**Task statement**
Print the listing below again, exactly. Skip the pictures.
#### Data excerpt ####
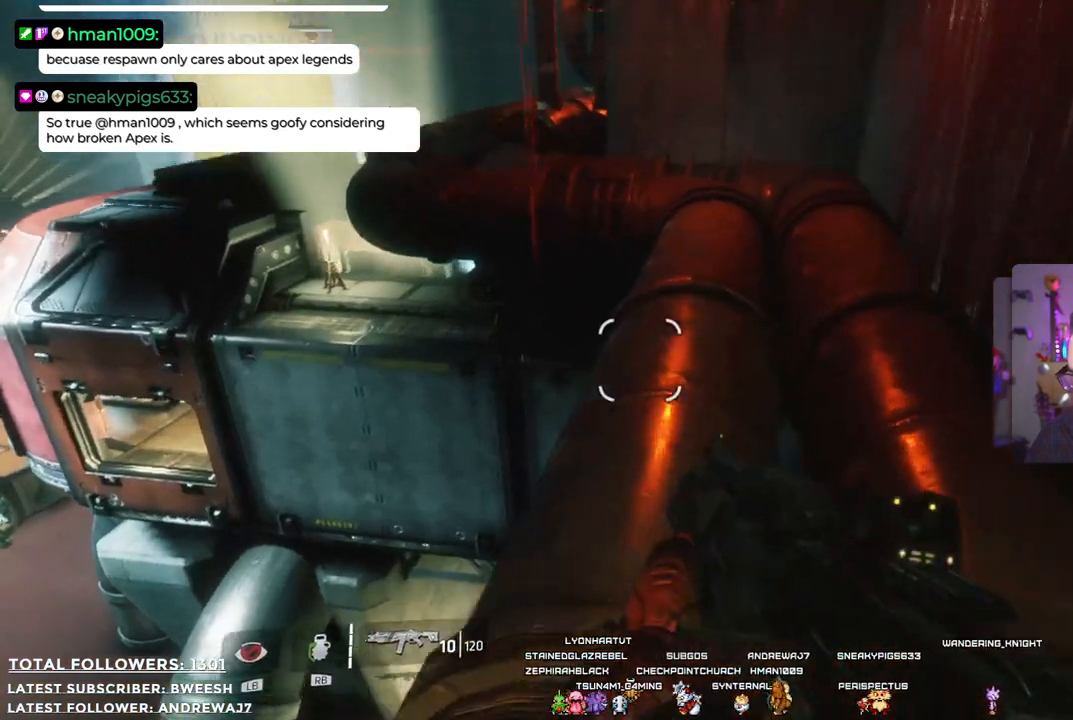
{"buttons": [], "left_stick": "up-right", "right_stick": "left", "events": [[150, "right_stick", "up-left"], [300, "left_stick", "up-right"], [401, "right_stick", "center"], [501, "right_stick", "left"]]}
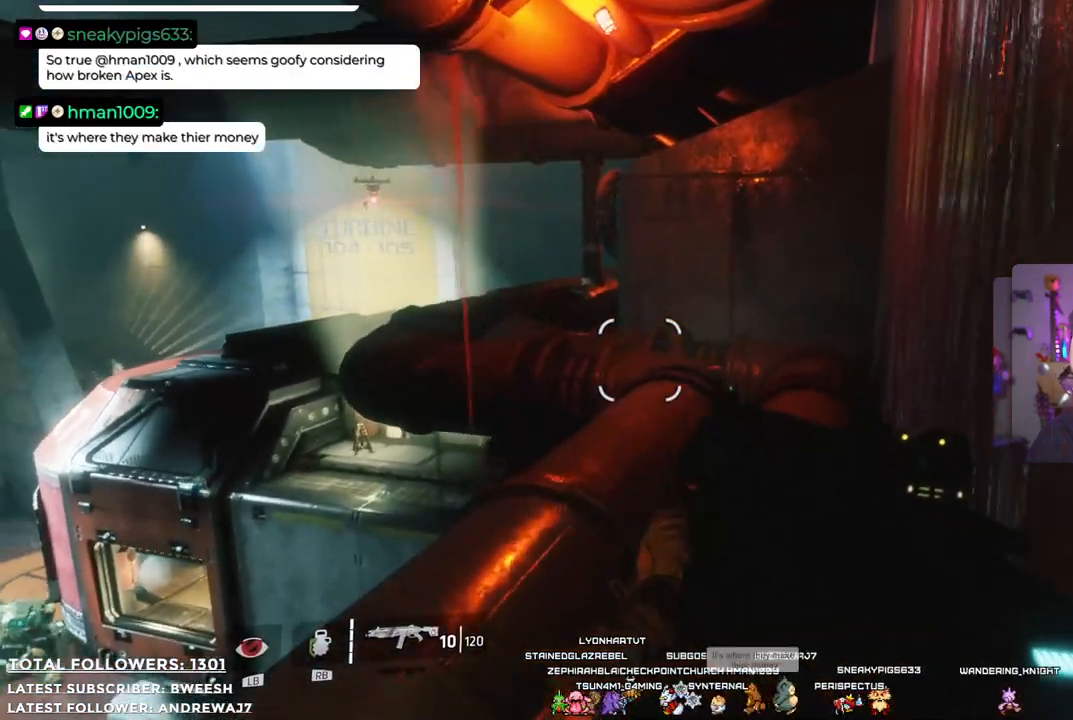
{"buttons": [], "left_stick": "up-right", "right_stick": "center", "events": [[200, "right_stick", "center"]]}
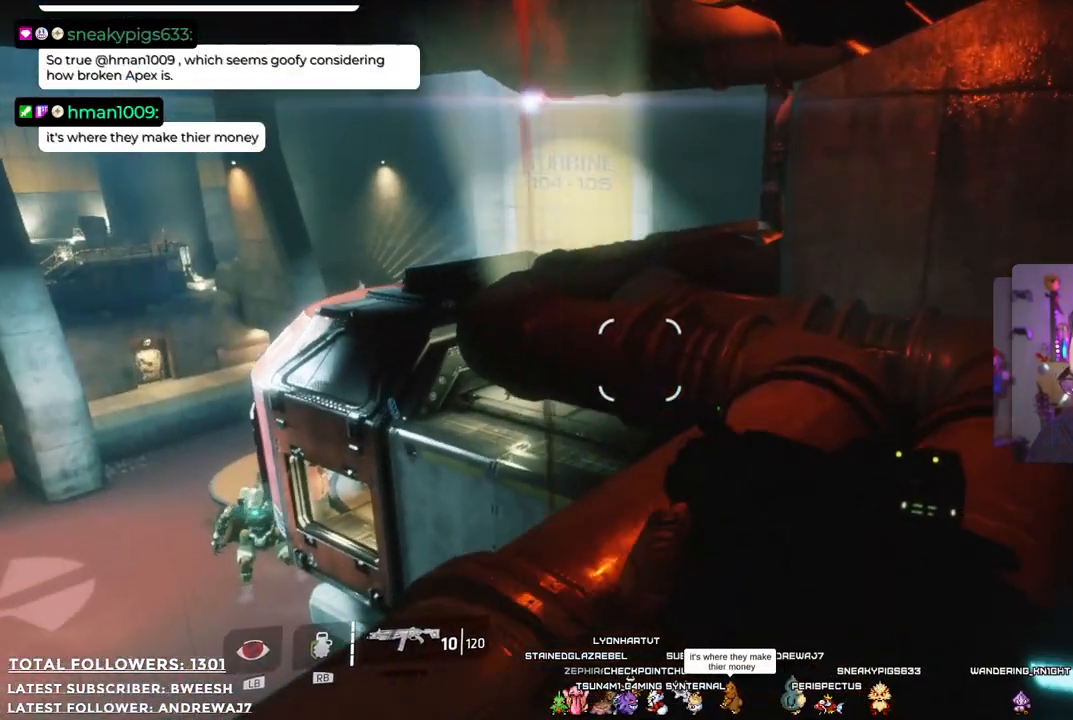
{"buttons": [], "left_stick": "up-right", "right_stick": "center", "events": [[134, "right_stick", "left"], [334, "right_stick", "center"]]}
####
**Solved problem**
{"buttons": [], "left_stick": "up-right", "right_stick": "left", "events": [[150, "right_stick", "up-left"], [300, "left_stick", "up-right"], [401, "right_stick", "center"], [501, "right_stick", "left"]]}
{"buttons": [], "left_stick": "up-right", "right_stick": "center", "events": [[200, "right_stick", "center"]]}
{"buttons": [], "left_stick": "up-right", "right_stick": "center", "events": [[134, "right_stick", "left"], [334, "right_stick", "center"]]}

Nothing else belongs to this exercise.